+++ Texto extraído
Para que esse treinamento tenha sucesso é necessária
habilidade de contrair os músculos do assoalho pélvico de forma eficaz,
entretanto grande parte das mulheres realizam a contração dessa musculatura de
forma insatisfatória [22]. Assim percebemos que além dos exercícios em casa,
para resultados mais efetivos é muito importante que esse treinamento seja
supervisionado por um profissional especializado.
Massagem
perineal
A massagem perineal é utilizada como técnica de preparação
pré-parto durante o último mês de gravidez. Esta técnica visa aumentar a
flexibilidade dos músculos perineais e reduzir a resistência muscular o que
possibilitará o períneo alongar-se durante o expulsivo sem lesões e sem
necessidade de episiotomia. É um procedimento simples executado usando os dedos
indicador e médio, colocados na vagina e fazendo movimentos em “U’’, com
pressão para baixo estirando o períneo de um lado para o outro [16].
++++++
+++ Dados de entrada
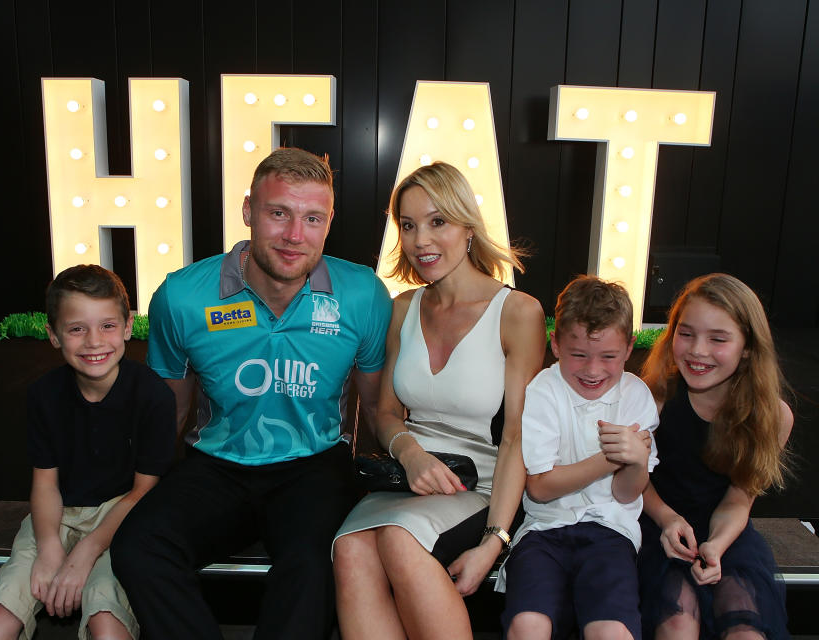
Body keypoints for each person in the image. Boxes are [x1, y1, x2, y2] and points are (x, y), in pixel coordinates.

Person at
++++++
+++ Dados de entrada
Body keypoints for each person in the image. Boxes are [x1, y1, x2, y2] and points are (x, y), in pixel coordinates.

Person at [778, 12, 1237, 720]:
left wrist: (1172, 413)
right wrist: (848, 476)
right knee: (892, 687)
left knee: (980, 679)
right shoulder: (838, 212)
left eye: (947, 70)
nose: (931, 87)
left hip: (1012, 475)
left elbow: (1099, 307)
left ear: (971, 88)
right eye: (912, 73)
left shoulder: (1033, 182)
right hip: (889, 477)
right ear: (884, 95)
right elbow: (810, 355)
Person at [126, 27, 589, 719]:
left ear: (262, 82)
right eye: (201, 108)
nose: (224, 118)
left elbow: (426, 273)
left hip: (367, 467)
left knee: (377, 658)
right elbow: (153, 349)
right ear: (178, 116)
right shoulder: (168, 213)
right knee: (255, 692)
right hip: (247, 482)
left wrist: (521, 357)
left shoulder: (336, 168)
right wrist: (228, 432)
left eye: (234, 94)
++++++
Instrução 1 ▸ Diga se cada afirmação abaixo concorda com o texto sobre assoalho pélvico e massagem perineal, respondendo sim ou não e citando literalmente as palavras do texto que decidem a resposta. (a) A massagem perineal é feita no último mês de gravidez. (b) A maioria das mulheres contrai os músculos do assoalho pélvico de forma eficaz. (c) A massagem perineal é feita com os dedos polegar e indicador.
Instrução 2 ▸ Transcreva o trecho do texto sobre assoalho pélvico e massagem perineal entre "Para que esse" e "um profissional especializado.", inclusive.
Instrução 3 ▸ Escreva a continuação do texto sobre assoalho pélvico e massagem perineal a partir do ponto em que ele termina.

Resposta da tarefa 1 ▸
(a) Sim: "durante o último mês de gravidez".
(b) Não: "grande parte das mulheres realizam a contração dessa musculatura de forma insatisfatória".
(c) Não: "usando os dedos indicador e médio".

Resposta da tarefa 2 ▸
Para que esse treinamento tenha sucesso é necessária
habilidade de contrair os músculos do assoalho pélvico de forma eficaz,
entretanto grande parte das mulheres realizam a contração dessa musculatura de
forma insatisfatória [22]. Assim percebemos que além dos exercícios em casa,
para resultados mais efetivos é muito importante que esse treinamento seja
supervisionado por um profissional especializado.

Resposta da tarefa 3 ▸
Podemos ver que esta é uma técnica simples e que pode ser
realizada pelo profissional e orientada a gestante ou ao seu parceiro para ser
feita em casa. Observamos que em alguns estudos que a taxa de laceração foi
maior em região anterior, onde não é realizada a massagem, e menor em região
lateral ou posterior [11]. Alguns autores também relatam que pacientes do grupo
intervenção tiveram menos dor perineal após o parto [15,20]. Também podemos
perceber que as técnicas combinadas podem ter um melhor resultado e que mais
pesquisas com esse formato seriam muito interessantes. Atualmente a massagem é
feita a partir de 34°semanas gestacionais, de 3 a 4 minutos, uma vez ao dia, e
é uma intervenção útil na prevenção de trauma perineal espontâneo e provocado
na hora do parto [16,23,24].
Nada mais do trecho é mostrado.